Drayage Operators Turn to Automation as Margins Shrink and Congestion Persists
FreightWaves and CargoWise survey finds manual dispatch no longer sustainable under driver shortages and terminal delays.

Drayage carriers are abandoning manual dispatch and load planning as terminal congestion, driver shortages, and margin pressure make legacy processes unworkable.
A survey conducted by FreightWaves and CargoWise Landside found that top-performing drayage operators are investing in automation to handle demand volatility and shrinking per-move economics. The report does not specify sample size or response rate.
What operational challenges are forcing drayage fleets to automate?

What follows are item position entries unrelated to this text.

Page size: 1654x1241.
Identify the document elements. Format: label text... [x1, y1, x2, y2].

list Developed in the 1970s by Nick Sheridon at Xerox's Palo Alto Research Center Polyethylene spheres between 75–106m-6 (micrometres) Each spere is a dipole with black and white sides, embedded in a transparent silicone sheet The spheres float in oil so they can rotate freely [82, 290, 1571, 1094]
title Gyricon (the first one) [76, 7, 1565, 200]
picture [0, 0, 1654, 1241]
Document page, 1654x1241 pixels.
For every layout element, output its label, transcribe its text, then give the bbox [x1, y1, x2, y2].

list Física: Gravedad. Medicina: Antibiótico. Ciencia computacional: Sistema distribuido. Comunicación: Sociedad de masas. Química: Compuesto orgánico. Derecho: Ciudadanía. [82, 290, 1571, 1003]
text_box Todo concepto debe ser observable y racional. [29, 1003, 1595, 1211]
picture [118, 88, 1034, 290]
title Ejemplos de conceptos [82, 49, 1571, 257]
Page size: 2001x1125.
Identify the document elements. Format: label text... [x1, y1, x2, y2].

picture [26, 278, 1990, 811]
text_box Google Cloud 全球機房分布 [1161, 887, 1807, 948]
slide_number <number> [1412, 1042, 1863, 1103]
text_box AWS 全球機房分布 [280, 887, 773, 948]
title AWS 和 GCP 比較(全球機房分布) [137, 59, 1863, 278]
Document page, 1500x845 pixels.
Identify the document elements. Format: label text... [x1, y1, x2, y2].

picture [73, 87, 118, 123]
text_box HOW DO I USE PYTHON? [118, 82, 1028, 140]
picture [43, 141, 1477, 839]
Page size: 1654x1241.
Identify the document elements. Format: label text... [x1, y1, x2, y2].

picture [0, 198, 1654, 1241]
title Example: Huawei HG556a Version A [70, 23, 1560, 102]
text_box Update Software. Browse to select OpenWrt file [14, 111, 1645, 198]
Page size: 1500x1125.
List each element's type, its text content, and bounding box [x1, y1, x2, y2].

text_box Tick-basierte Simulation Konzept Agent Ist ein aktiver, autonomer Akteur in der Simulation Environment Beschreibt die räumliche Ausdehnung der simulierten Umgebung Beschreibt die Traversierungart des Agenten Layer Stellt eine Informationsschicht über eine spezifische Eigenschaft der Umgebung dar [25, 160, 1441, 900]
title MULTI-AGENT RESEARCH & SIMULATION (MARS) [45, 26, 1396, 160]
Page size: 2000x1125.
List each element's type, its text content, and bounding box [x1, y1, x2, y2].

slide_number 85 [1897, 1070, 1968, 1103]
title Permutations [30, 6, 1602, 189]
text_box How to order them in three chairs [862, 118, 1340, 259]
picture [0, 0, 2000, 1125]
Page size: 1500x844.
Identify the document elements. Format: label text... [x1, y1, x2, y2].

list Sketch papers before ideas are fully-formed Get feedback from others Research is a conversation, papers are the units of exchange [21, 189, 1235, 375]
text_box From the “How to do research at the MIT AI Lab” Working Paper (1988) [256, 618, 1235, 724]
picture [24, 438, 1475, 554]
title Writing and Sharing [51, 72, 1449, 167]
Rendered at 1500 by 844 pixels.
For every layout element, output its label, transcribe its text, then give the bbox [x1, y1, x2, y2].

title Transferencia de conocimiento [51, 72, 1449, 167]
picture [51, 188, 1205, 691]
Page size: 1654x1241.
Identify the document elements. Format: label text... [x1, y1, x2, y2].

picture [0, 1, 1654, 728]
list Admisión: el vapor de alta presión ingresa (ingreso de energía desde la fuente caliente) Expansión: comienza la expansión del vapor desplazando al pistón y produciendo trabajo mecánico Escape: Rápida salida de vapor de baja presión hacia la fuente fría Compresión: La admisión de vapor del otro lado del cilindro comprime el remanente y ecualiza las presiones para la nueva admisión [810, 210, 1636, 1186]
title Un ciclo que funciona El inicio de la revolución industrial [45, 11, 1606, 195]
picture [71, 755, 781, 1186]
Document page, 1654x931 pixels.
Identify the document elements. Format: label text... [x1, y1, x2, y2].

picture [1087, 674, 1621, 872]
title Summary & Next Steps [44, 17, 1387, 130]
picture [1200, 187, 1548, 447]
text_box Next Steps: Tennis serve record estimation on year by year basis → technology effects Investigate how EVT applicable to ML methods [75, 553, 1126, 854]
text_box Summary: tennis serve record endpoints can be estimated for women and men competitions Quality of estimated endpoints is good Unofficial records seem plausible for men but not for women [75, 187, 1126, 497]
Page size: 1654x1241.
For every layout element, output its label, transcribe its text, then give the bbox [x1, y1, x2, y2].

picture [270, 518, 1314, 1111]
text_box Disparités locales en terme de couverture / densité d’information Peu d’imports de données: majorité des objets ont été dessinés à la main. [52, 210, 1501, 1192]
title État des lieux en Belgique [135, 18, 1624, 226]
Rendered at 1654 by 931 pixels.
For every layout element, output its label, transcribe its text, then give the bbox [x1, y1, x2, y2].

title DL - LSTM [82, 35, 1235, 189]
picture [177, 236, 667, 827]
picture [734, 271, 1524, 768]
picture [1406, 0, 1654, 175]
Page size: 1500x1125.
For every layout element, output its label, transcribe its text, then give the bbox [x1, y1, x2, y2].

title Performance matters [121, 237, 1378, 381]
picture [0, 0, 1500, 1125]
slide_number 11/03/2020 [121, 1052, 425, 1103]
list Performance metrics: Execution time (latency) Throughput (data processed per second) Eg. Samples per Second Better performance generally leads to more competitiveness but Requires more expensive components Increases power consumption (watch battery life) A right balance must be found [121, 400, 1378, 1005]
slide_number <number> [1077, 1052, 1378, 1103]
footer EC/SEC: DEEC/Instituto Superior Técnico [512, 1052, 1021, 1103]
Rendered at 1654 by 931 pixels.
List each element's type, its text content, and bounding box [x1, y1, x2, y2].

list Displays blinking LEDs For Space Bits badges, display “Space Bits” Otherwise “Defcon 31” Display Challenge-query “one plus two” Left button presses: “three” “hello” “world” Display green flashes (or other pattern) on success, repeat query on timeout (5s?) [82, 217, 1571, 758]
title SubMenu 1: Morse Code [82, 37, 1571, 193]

Drayage operators face four compounding pressures, according to the survey: demand volatility, terminal congestion, driver shortages, and shrinking margins. Manual processes for dispatch, container tracking, and chassis management cannot scale when dwell times fluctuate and driver availability tightens.
Terminal congestion has been a persistent issue at major West Coast ports. LA-Long Beach truck dwell held at 2.59 days in April 2026, marking 15 straight months under 3 days, but even sub-3-day dwell creates dispatch complexity when combined with chassis shortages and appointment windows.
Driver shortages compound the problem. Drayage fleets compete for the same driver pool as long-haul carriers, and retention has tightened industry-wide. ACT Research reported in May that driver retention was tightening for the first time in 40 months, coinciding with the 2027 EPA prebuy cycle that is pulling drivers toward long-haul fleets offering sign-on bonuses.
How are top performers responding?
The survey identifies automation as the common thread among high-performing drayage carriers. Specific technologies were not detailed in the source, but the report positions software tools as the primary response to operational challenges.
CargoWise Landside, the survey sponsor, provides transportation management software for drayage and intermodal operations. The partnership with FreightWaves suggests the report is intended to support adoption of digital dispatch and load-planning tools.
What this means for small drayage fleets
Small drayage operators face a capital decision. Automation platforms typically require upfront licensing costs, integration with existing dispatch systems, and staff training. Fleets running fewer than 20 trucks may struggle to justify the expense unless per-move margins improve or terminal inefficiencies worsen.
The survey does not provide cost-benefit data or payback periods for automation investments. Without TCO figures or case studies showing margin improvement, small fleets have limited evidence to weigh against the cost of manual dispatch.
Drayage remains a high-churn segment. Operators who cannot absorb the cost of automation may exit as larger fleets gain efficiency advantages. The survey positions automation as a competitive requirement rather than an optional upgrade, but the economics depend on fleet size, terminal density, and whether the operator owns or leases chassis and containers.